Wikipedia ab 15.06.2009 unter CC-BY-SA – Einzelheiten der juristischen Abwicklung ungeklärt

Von Prof. Dr. Axel Metzger
 
Die Wikimedia Foundation hat die Ergebnisse einer Abstimmung der Wikipedia-Autoren zur künftigen Lizenzpolitik mitgeteilt.

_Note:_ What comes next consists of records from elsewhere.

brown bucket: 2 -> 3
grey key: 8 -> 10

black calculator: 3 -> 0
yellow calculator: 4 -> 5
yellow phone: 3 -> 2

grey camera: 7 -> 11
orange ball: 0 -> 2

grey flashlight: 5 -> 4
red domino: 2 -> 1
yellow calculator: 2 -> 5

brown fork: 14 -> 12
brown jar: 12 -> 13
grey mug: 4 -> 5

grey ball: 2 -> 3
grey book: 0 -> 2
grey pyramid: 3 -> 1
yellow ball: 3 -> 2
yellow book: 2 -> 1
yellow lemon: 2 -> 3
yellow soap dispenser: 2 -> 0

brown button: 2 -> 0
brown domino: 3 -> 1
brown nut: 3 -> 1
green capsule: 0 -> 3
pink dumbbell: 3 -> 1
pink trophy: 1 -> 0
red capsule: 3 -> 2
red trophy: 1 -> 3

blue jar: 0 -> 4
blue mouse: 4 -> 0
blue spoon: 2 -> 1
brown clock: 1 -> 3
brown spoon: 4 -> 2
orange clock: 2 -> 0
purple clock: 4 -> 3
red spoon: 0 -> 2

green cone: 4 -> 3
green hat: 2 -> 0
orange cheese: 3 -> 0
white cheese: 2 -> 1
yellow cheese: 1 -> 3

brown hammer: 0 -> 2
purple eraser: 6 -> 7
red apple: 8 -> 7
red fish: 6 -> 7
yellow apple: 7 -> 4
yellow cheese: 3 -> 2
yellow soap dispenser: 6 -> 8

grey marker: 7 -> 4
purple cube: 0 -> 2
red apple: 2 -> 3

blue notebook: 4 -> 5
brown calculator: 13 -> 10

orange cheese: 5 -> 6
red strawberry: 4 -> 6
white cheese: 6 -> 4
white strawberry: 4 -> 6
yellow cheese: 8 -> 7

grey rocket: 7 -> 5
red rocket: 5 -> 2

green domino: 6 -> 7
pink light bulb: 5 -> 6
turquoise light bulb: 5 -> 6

Danach haben sich 17.462 registrierte Mitglieder an der Abstimmung beteiligt. 75,8 % stimmten für die künftige Doppellizenzierung aller Wikipedia-Inhalte unter der Creative Commons-Lizenz „Attribution-ShareAlike“ (CC-BY-SA). 10,5 % stimmten gegen den Wechsel der Lizenzstrategie und 13,7 % äußerten sich mit „keine Meinung zu dem Wechsel“. Ab dem 15.06.2009 sollen alle bisher unter der GNU Free Documentation License (GNU FDL) erhältlichen Wikipedia-Inhalte, das sind vor allem die Texte der Online-Enzyklopädie aber auch andere Inhalten, parallel unter der GNU FDL und der CC-BY-SA erhältlich sein.

Hintergrund:

Der Lizenzwechsel ist in zweifacher Hinsicht von Interesse. Erstens wirft die juristische Abwicklung der Relizenzierung der Online-Enzyklopädie Fragen auf. Zweitens ist die Tendenz zu zentralen Entscheidung innerhalb der Wikipedia-Community bemerkenswert.
Hinsichtlich der rechtstechnischen Abwicklung scheint die Wikimedia-Foundation auf den ersten Blick auf der sicheren Seite zu sein. Die erst Ende 2008 novellierte GNU FDL Version 1.3 sieht in Ziffer 11 in wenig verklausulierter Form die Möglichkeit einer Relizenzierung von GNU FDL-Inhalten in „Massive Multiauthor Collaboration Sites“ unter der CC-BY-SA vor (vgl. ifrOSS-NDW v. 10.11.2008). Diese Klausel findet auch auf Inhalte Anwendung, die unter einer früheren Version der GNU FDL lizenziert waren, da die GNU FDL eine Klausel enthält, welche den Wechsel zu neueren Lizenzversionen ausdrücklich gestattet (Ziffer 10, „any later version“). Die neue GNU FDL liest sich deshalb wie eine Einladung an die Wikimedia Foundation, nunmehr alle alten Wikipedia-Texte auch unter der CC-BY-SA anzubieten. Der Schönheitsfehler dabei ist, dass die Wikimedia-Foundation trotz der geänderten Klausel in der GNU FDL und trotz des klaren Mehrheitsvotums nicht Inhaber der Urheberrechte oder der ausschließlichen Nutzungsrechte an den Beiträgen der Autoren ist. Vielmehr gewähren diese der Wikimedia-Foundation bislang nur einfache Nutzungsrechte auf Grundlage der GNU FDL. Deshalb sind es bei nüchterner Betrachtungsweise allein die Autoren, welche eine entsprechende Relizenzierung vornehmen können. Die Wikimedia-Foundation wäre hierzu nur in der Lage, wenn die Autoren sie hierzu ermächtigt hätten. Dies kann aus einer Änderung der GNU FDL oder einem Online-Poll aber nicht gefolgert werden.
Trotz dieser rechtstechnischen Probleme ist der Wunsch der Wikipedia-Macher nachvollziehbar, jedenfalls in so wichtigen Fragen wie der verwendeten Lizenz und der Kompatibilität der einzelnen Wikidpedia-Inhalte einheitliche Entscheidungen herbeiführen zu wollen. Die nach wie vor nicht vollzogene Migration der Kernelmodule von GNU/Linux zur GNU General Public License Version 3 zeigt, wie schlecht sich die Lizenzfrage als Zankapfel bei Konflikten innerhalb freier Communities eignet. Wie in dezentralen Gemeinschaften wie den Wikipedia-Autoren oder den Linux-Entwicklern zentrale Entscheidungen juristisch durchgesetzt werden können, ist gegenwärtig aber eine weitgehend offene Frage.